**Description of the task**
No pictures should appear in the copy; otherwise retype the entries exactly.

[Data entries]
-- Opening Marker --
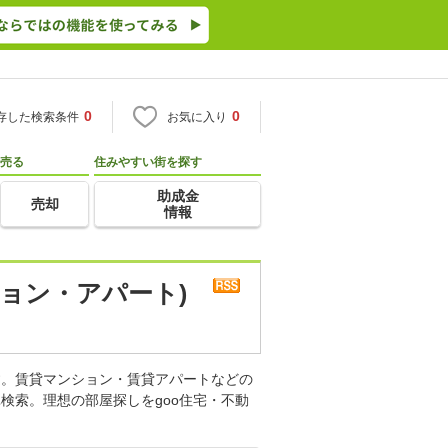
0
0
存した検索条件
お気に入り
売る
住みやすい街を探す
助成金
売却
情報
ョン・アパート)
す。賃貸マンション・賃貸アパートなどの
検索。理想の部屋探しをgoo住宅・不動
-- Closing Marker --
**Response**
0
0
存した検索条件
お気に入り
売る
住みやすい街を探す
助成金
売却
情報
ョン・アパート)
す。賃貸マンション・賃貸アパートなどの
検索。理想の部屋探しをgoo住宅・不動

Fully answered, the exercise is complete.